Now granted, the essence of this community is the “Trinity Mystery” that I can’t begin to fully understand, let alone explain, but the Trinity — God the Father, the Son, and Holy Spirit — is God in community, God in relationship; the kind of communal relationship that God intends for us to have when we get together like this.
But this is also the place where it all breaks down. It’s easy to see how much of the world is at odds with itself and how we have marred and scarred the image of God within humankind through wars, violence, hatred, and prejudice. But in the Church things are supposed to be different. And most of the time, I’m glad to say, they are. But as soon as I say that, we have to account for the times when the Church has been responsible for much of the separation and lack of community the world has known. History tells us the Church was behind the bloody Crusades, the Inquisition, and the defense and advocacy of slavery, all done in the name of God. And even though that’s all behind us, we still meet in our separate houses of worship on Sunday mornings and define ourselves by titles like Presbyterian, Methodist, Catholic, and Pentecostal.

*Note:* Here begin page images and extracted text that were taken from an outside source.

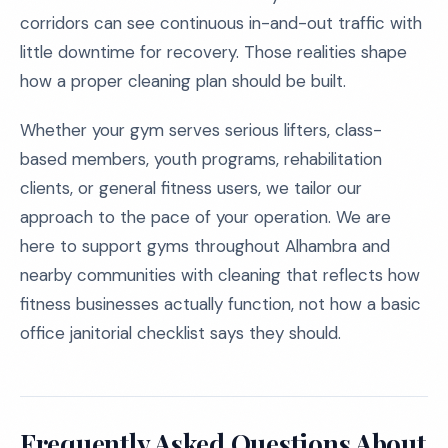
corridors can see continuous in-and-out traffic with
little downtime for recovery. Those realities shape
how a proper cleaning plan should be built.
Whether your gym serves serious lifters, class-
based members, youth programs, rehabilitation
clients, or general fitness users, we tailor our
approach to the pace of your operation. We are
here to support gyms throughout Alhambra and
nearby communities with cleaning that reflects how
fitness businesses actually function, not how a basic
office janitorial checklist says they should.
Frequently Asked Questions About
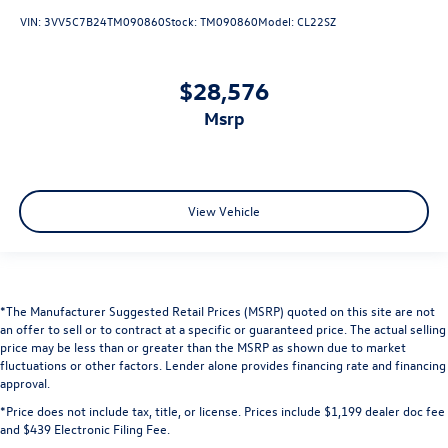
VIN:
3VV5C7B24TM090860
Stock:
TM090860
Model:
CL22SZ
$28,576
msrp
View Vehicle
*The Manufacturer Suggested Retail Prices (MSRP) quoted on this site are not
an offer to sell or to contract at a specific or guaranteed price. The actual selling
price may be less than or greater than the MSRP as shown due to market
fluctuations or other factors. Lender alone provides financing rate and financing
approval.
*Price does not include tax, title, or license. Prices include $1,199 dealer doc fee
and $439 Electronic Filing Fee.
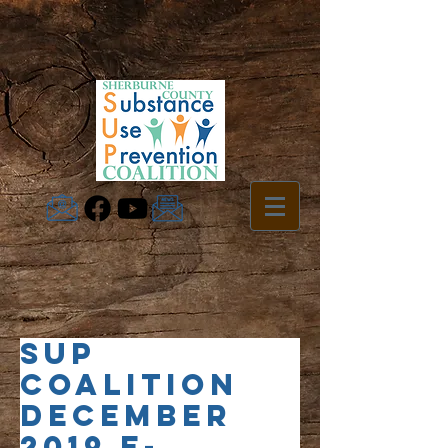
SUP
Coalition
December
2019 e-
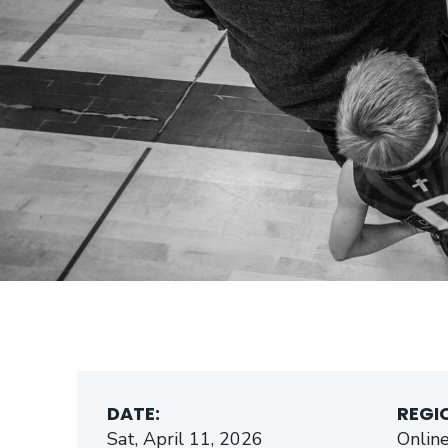
DATE:
REGI
Sat, April 11, 2026
Onlin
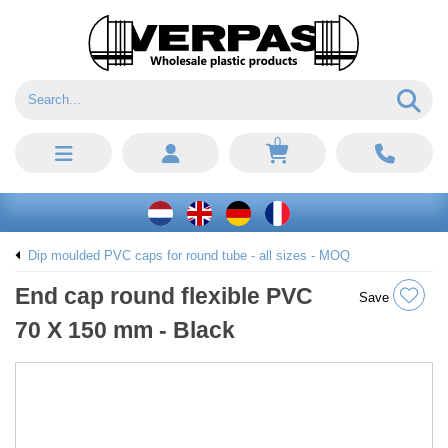
0
Dip moulded PVC caps for round tube - all sizes - MOQ
End cap round flexible PVC
Save
70 X 150 mm - Black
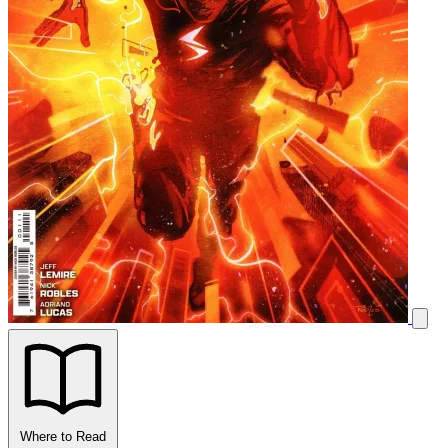
Where to Read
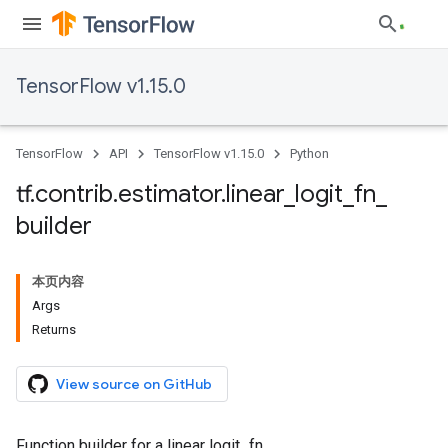
TensorFlow v1.15.0
TensorFlow
API
TensorFlow v1.15.0
Python
tf
.
contrib
.
estimator
.
linear
_
logit
_
fn
_
builder
本页内容
Args
Returns
View source on GitHub
Function builder for a linear logit_fn.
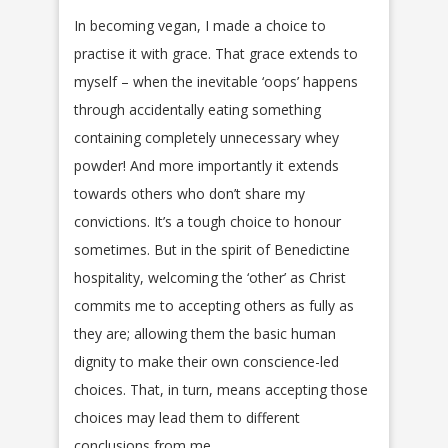
In becoming vegan, I made a choice to
practise it with grace. That grace extends to
myself – when the inevitable ‘oops’ happens
through accidentally eating something
containing completely unnecessary whey
powder! And more importantly it extends
towards others who don’t share my
convictions. It’s a tough choice to honour
sometimes. But in the spirit of Benedictine
hospitality, welcoming the ‘other’ as Christ
commits me to accepting others as fully as
they are; allowing them the basic human
dignity to make their own conscience-led
choices. That, in turn, means accepting those
choices may lead them to different
conclusions from me.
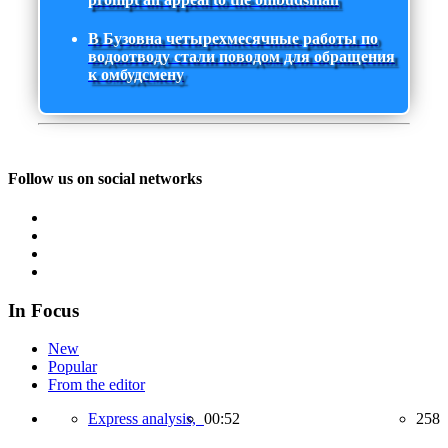
В Бузовна четырехмесячные работы по
водоотводу стали поводом для обращения
к омбудсмену
Follow us on social networks
In Focus
New
Popular
From the editor
Express analysis,
00:52
258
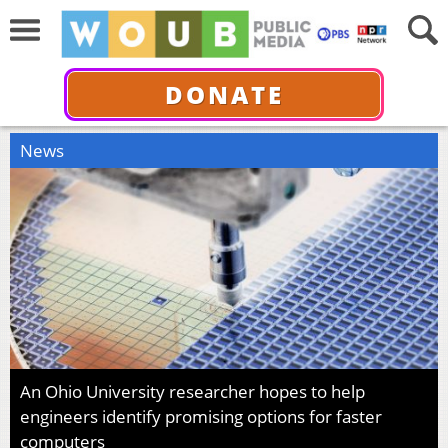
DONATE
News
An Ohio University researcher hopes to help
engineers identify promising options for faster
computers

Father Jenko may have survived by himself, but he lived and was his most whole when he was in community with others. Even the uncertain touch of his captors brought some strange sense of community to him. And when he found that taxicab money in his pocket, he knew that some strange sense of community had found them too.
What we have is far from perfect. After all, we’ve been created in the image of God, we’ve not been created God. What we have in the Church requires effort and intentionality to maintain. We come herebecause we need each other and we are a gift of God to one another. We matter here, as individuals and as a congregation. Our stories matter here, our lives matter here, our joys, our pains, our births, our deaths — all matter here. It’s only if we stop making the connections between our stories, and God’s Story that we fall into meaning-less-ness and our time here together becomes a boring obligation, devoid of purpose.

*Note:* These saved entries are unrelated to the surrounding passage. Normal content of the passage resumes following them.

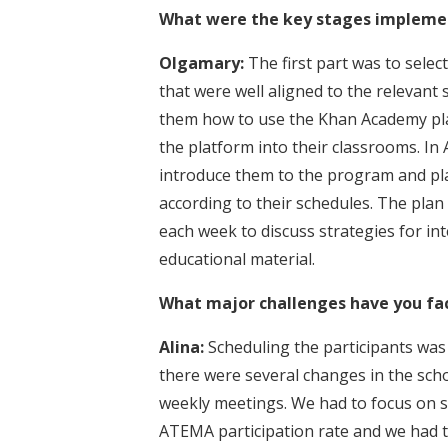
What were the key stages implemen
Olgamary:
The first part was to sele
that were well aligned to the relevant
them how to use the Khan Academy plat
the platform into their classrooms. In
introduce them to the program and p
according to their schedules. The plan
each week to discuss strategies for in
educational material.
What major challenges have you fa
Alina:
Scheduling the participants was
there were several changes in the schoo
weekly meetings. We had to focus on s
ATEMA participation rate and we had to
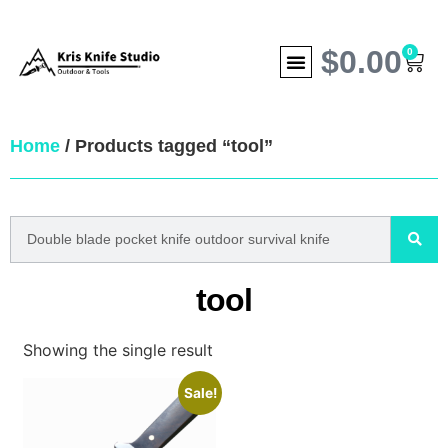
$
0.00
0
Home
/ Products tagged “tool”
tool
Showing the single result
Sale!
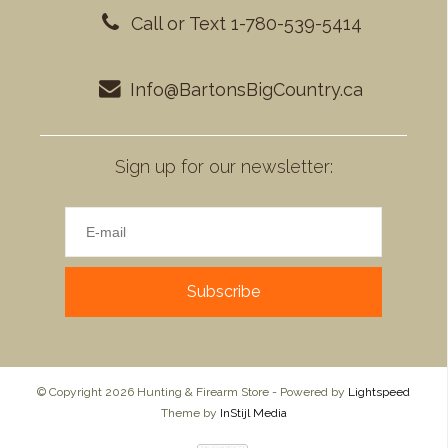
Call or Text 1-780-539-5414
Info@BartonsBigCountry.ca
Sign up for our newsletter:
Subscribe
© Copyright 2026 Hunting & Firearm Store - Powered by
Lightspeed
Theme by
InStijl Media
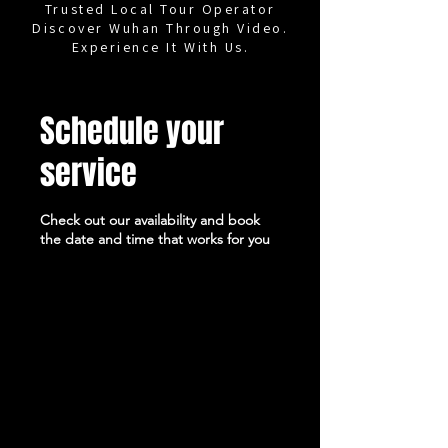
Trusted Local Tour Operator
Discover Wuhan Through Video.
Experience It With Us.
Schedule your
service
Check out our availability and book
the date and time that works for you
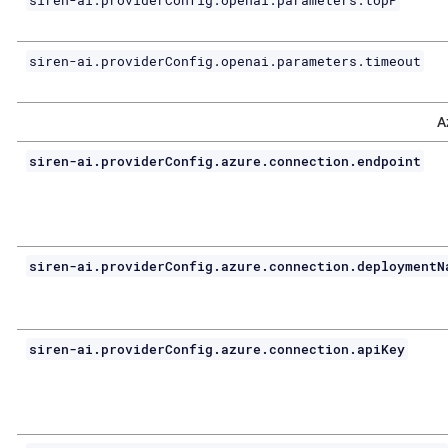
siren-ai.providerConfig.openai.parameters.topP
siren-ai.providerConfig.openai.parameters.timeout
A
siren-ai.providerConfig.azure.connection.endpoint
siren-ai.providerConfig.azure.connection.deploymentN
siren-ai.providerConfig.azure.connection.apiKey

To be created in the image of God is to give ourselves to one another in community; It is to bring the story of our lives to this place and trust that it is a safe place. It is to live and die among God’s family in the sure and certain knowledge that it is only as we come together in the name of the Triune God that we truly know what it means to be whole, to be human, to be one with our God and with one another.

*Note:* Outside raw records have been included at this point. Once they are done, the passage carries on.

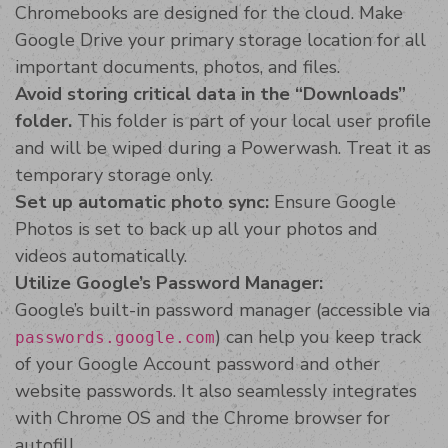
Chromebooks are designed for the cloud. Make
Google Drive your primary storage location for all
important documents, photos, and files.
Avoid storing critical data in the “Downloads”
folder.
This folder is part of your local user profile
and will be wiped during a Powerwash. Treat it as
temporary storage only.
Set up automatic photo sync:
Ensure Google
Photos is set to back up all your photos and
videos automatically.
Utilize Google’s Password Manager:
Google’s built-in password manager (accessible via
) can help you keep track
passwords.google.com
of your Google Account password and other
website passwords. It also seamlessly integrates
with Chrome OS and the Chrome browser for
autofill.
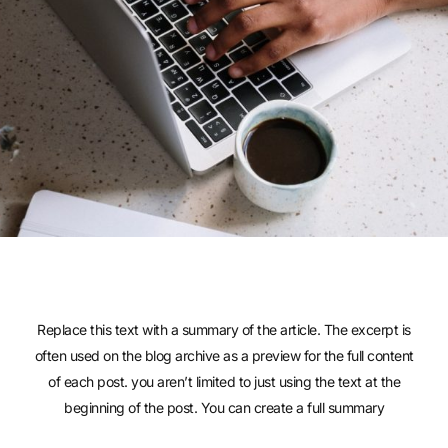
Replace this text with a summary of the article. The excerpt is
often used on the blog archive as a preview for the full content
of each post. you aren’t limited to just using the text at the
beginning of the post. You can create a full summary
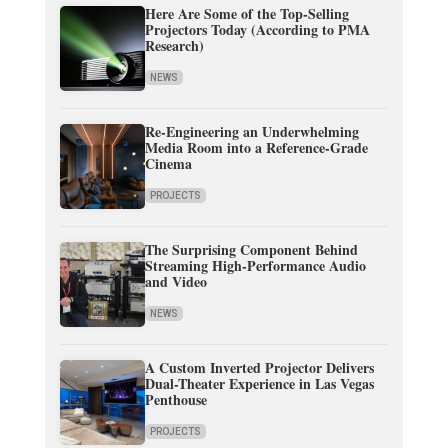
Here Are Some of the Top-Selling
Projectors Today (According to PMA
Research)
NEWS
Re-Engineering an Underwhelming
Media Room into a Reference-Grade
Cinema
PROJECTS
The Surprising Component Behind
Streaming High-Performance Audio
and Video
NEWS
A Custom Inverted Projector Delivers
Dual-Theater Experience in Las Vegas
Penthouse
PROJECTS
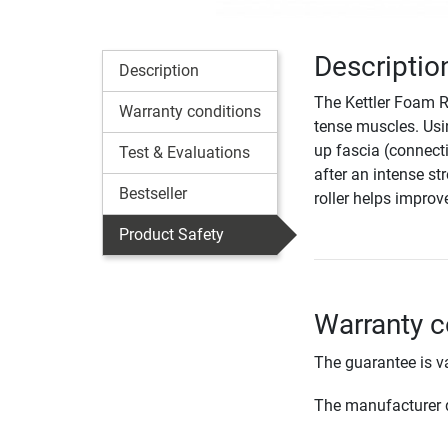
Descriptio
Description
The Kettler Foam Ro
Warranty conditions
tense muscles. Usi
up fascia (connect
Test & Evaluations
after an intense st
Bestseller
roller helps improv
Product Safety
Warranty c
The guarantee is va
The manufacturer d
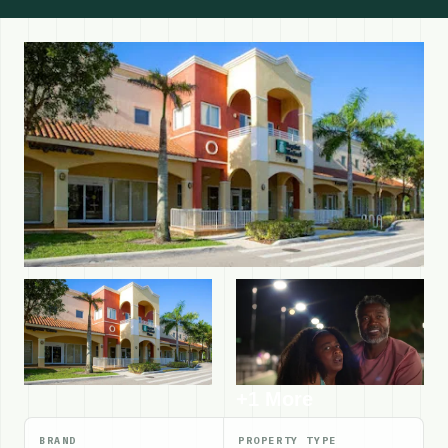
+1 More
BRAND
PROPERTY TYPE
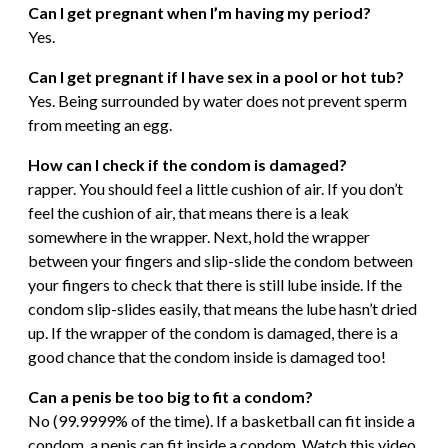
Can I get pregnant when I’m having my period?
Yes.
Can I get pregnant if I have sex in a pool or hot tub?
Yes. Being surrounded by water does not prevent sperm
from meeting an egg.
How can I check if the condom is damaged?
rapper. You should feel a little cushion of air. If you don’t
feel the cushion of air, that means there is a leak
somewhere in the wrapper. Next, hold the wrapper
between your fingers and slip-slide the condom between
your fingers to check that there is still lube inside. If the
condom slip-slides easily, that means the lube hasn’t dried
up. If the wrapper of the condom is damaged, there is a
good chance that the condom inside is damaged too!
Can a penis be too big to fit a condom?
No (99.9999% of the time). If a basketball can fit inside a
condom, a penis can fit inside a condom. Watch this video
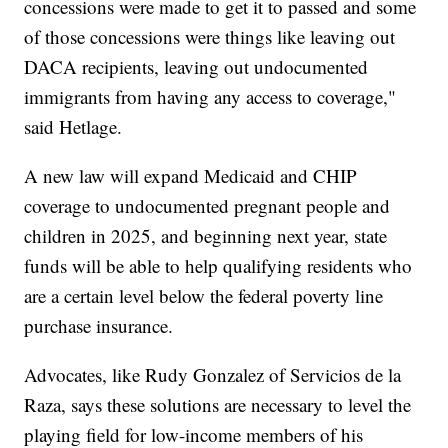
concessions were made to get it to passed and some
of those concessions were things like leaving out
DACA recipients, leaving out undocumented
immigrants from having any access to coverage,"
said Hetlage.
A new law will expand Medicaid and CHIP
coverage to undocumented pregnant people and
children in 2025, and beginning next year, state
funds will be able to help qualifying residents who
are a certain level below the federal poverty line
purchase insurance.
Advocates, like Rudy Gonzalez of Servicios de la
Raza, says these solutions are necessary to level the
playing field for low-income members of his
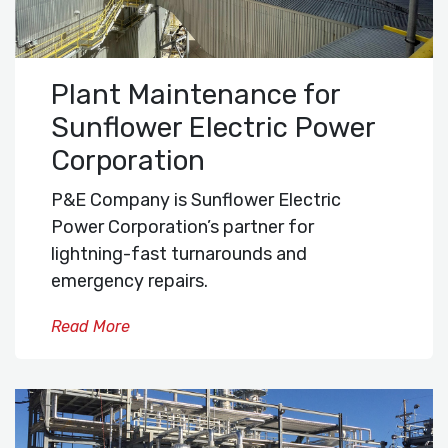
Plant Maintenance for
Sunflower Electric Power
Corporation
P&E Company is Sunflower Electric
Power Corporation’s partner for
lightning-fast turnarounds and
emergency repairs.
Read More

Jesus’ “Great Commission” does not say go off by yourselves and be the Church. No, Jesus says go to the world, go and be among the world, and teach and obey and baptize in the name of the Father, Son, and Holy Spirit. Go out there and be and share the fellowship and community that makes you children of God, that makes you the image of the Triune God
Friends, we allow ourselves to be held hostage when we refuse the community and relationship God intends for us in the Church. And we are hostage takers when we are dismissive of others whose ways and traditions are different than our own.
The Good News is that there is a foundational unity to our humanity that God has created, that God sees, that God wants us to see and participate in.
The Good News is that we are constantly being re-created, re-molded, re-fashioned through faith so that we might come to live the image of God within us and reflect the loving community that exists within God: Father, Son, and Holy Spirit.
So what better way to celebrate our oneness than through the gift of Communion.
(GO TO TABLE)
1Anderson and Foley, Mighty Stories, Dangerous Rituals (San Francisco:Jossey-Bass Publishers, 1998), page 181.